Does anyone know if Davis & Davis up at the Holladay Gun Club is sighting in rifles during the week yet? I can't get anyone to pick up the phone up there. A friend of mine said the HGC was shutting down soon, and someone else I know went up there last Thursday and nobody was at Davis & Davis and the road to their building was blocked. Weekends are too hectic for me right now, and Lee Kay is closed Mondays & Tuesdays. :roll:


----------



## Hardwater (Sep 14, 2007)

Last I checked, (last year), you had to pay $40 for a one-year membership in order to use the facilities. I believe you also had to pay this to have D&D sight in your rifle. Good luck.


----------



## BROWN BAGGER (Sep 13, 2007)

was there last night, 10/2/07 150.00 dollar yearly membership fee. they went back to a member only gun club. they _____ _____ hard core. you can fill it in as you wish.the place is such a dive. I would make the drive to the lions club in bountiful first, they acually shoot 100 yds on they rest, not like lee kay at 20 feet. which brings me to another subject. why is lee kay closed monday and tuesdays the week before a hunt. they can _____ kiss my ______.


----------



## threshershark (Sep 7, 2007)

I used to live up by the Holladay club, and the short story is that all the land is owned by the gravel pit that you drive past on the way up there. The club is being mined away, and the lease is now short term (probably year to year). They are trying to eek out what remaining revenue they can as the facilities degenerate and the mountain gets shoveled away. I was a member of the club for about 15 years, and was happy to pay the membership fees when I used the place 20 times a year or so. Definitely not worth it these days if you use the place once a year to sight in your rifle. Anyway, the club will be gone soon.


----------



## Hardwater (Sep 14, 2007)

More info if it helps: 

Bountiful Lions Club 298-0301, 100 & 200 yd rifle range, $5, open until sunset.

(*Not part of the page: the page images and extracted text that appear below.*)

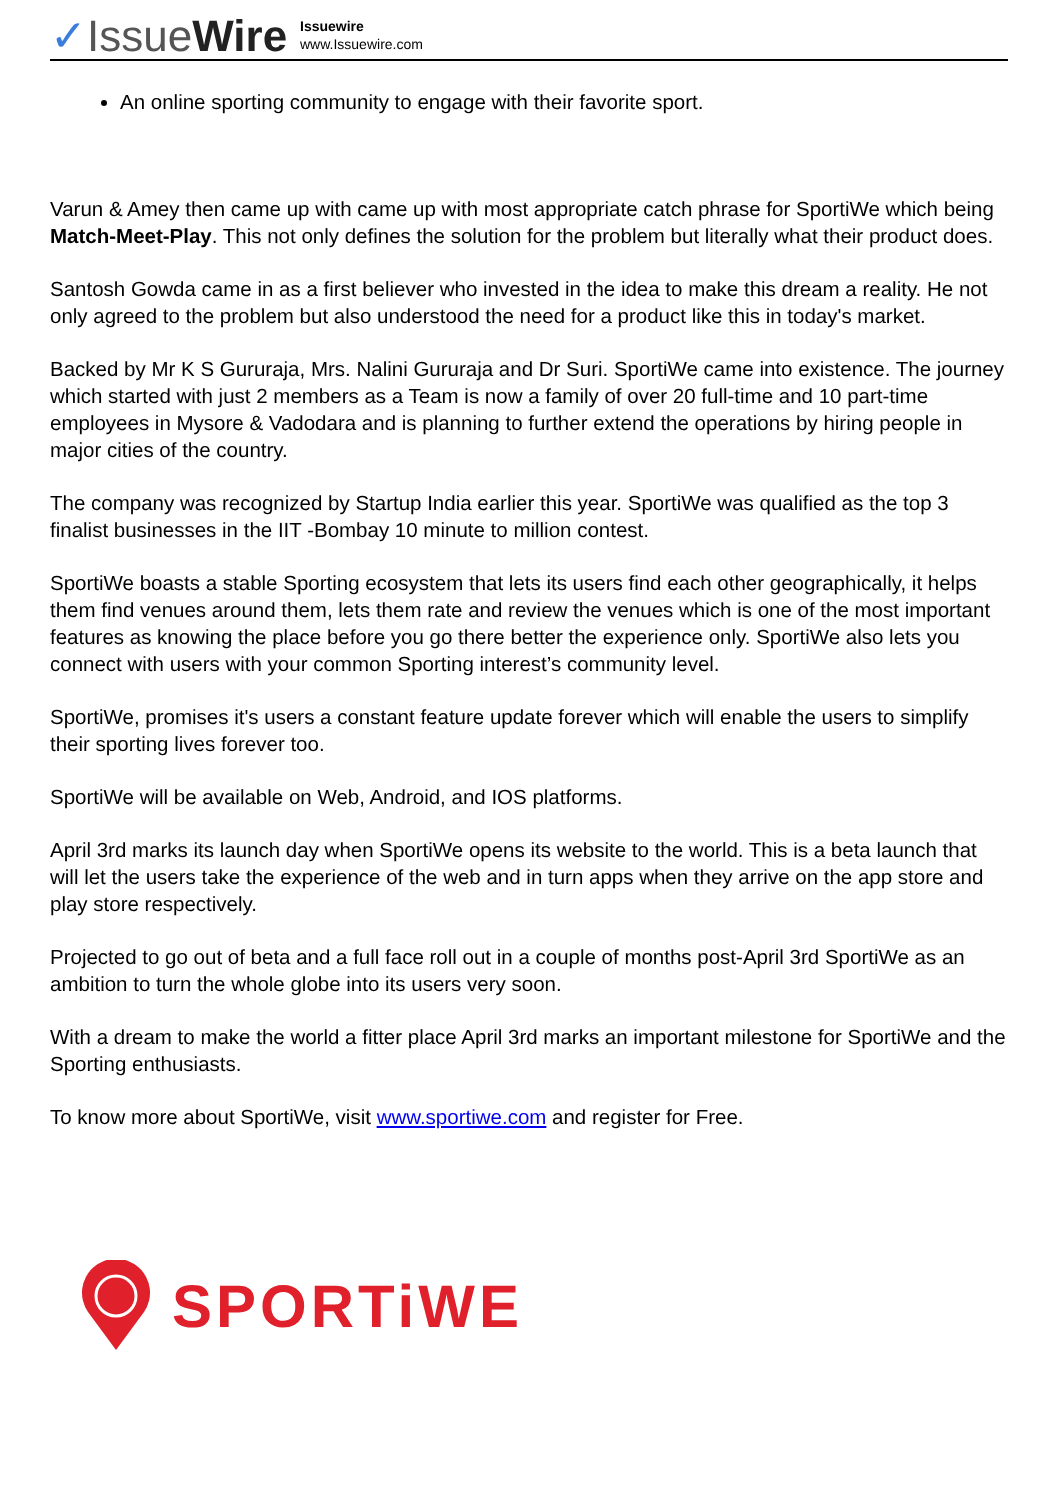✓IssueWire
Issuewire
www.Issuewire.com
An online sporting community to engage with their favorite sport.
Varun & Amey then came up with came up with most appropriate catch phrase for SportiWe which being Match-Meet-Play. This not only defines the solution for the problem but literally what their product does.
Santosh Gowda came in as a first believer who invested in the idea to make this dream a reality. He not only agreed to the problem but also understood the need for a product like this in today's market.
Backed by Mr K S Gururaja, Mrs. Nalini Gururaja and Dr Suri. SportiWe came into existence. The journey which started with just 2 members as a Team is now a family of over 20 full-time and 10 part-time employees in Mysore & Vadodara and is planning to further extend the operations by hiring people in major cities of the country.
The company was recognized by Startup India earlier this year. SportiWe was qualified as the top 3 finalist businesses in the IIT -Bombay 10 minute to million contest.
SportiWe boasts a stable Sporting ecosystem that lets its users find each other geographically, it helps them find venues around them, lets them rate and review the venues which is one of the most important features as knowing the place before you go there better the experience only. SportiWe also lets you connect with users with your common Sporting interest’s community level.
SportiWe, promises it's users a constant feature update forever which will enable the users to simplify their sporting lives forever too.
SportiWe will be available on Web, Android, and IOS platforms.
April 3rd marks its launch day when SportiWe opens its website to the world. This is a beta launch that will let the users take the experience of the web and in turn apps when they arrive on the app store and play store respectively.
Projected to go out of beta and a full face roll out in a couple of months post-April 3rd SportiWe as an ambition to turn the whole globe into its users very soon.
With a dream to make the world a fitter place April 3rd marks an important milestone for SportiWe and the Sporting enthusiasts.
To know more about SportiWe, visit www.sportiwe.com and register for Free.
SPORTiWE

The city range up at the PMAA facilities(up Parley's, Mountain Dell golf course exit) 582-6438, M,T,F 2-6, S,S 8-6, used to be $4, not sure what it costs this year. 

Sorry to hear we'll be losing Holladay. I loved shooting clays up there because the views of the valley were spectacular.


----------



## silvertip (Sep 27, 2007)

When I called up there the recording said that you could use D & D without the membership.
Open on thursday till dark and sat sun 9-5.
Hope that helps.


----------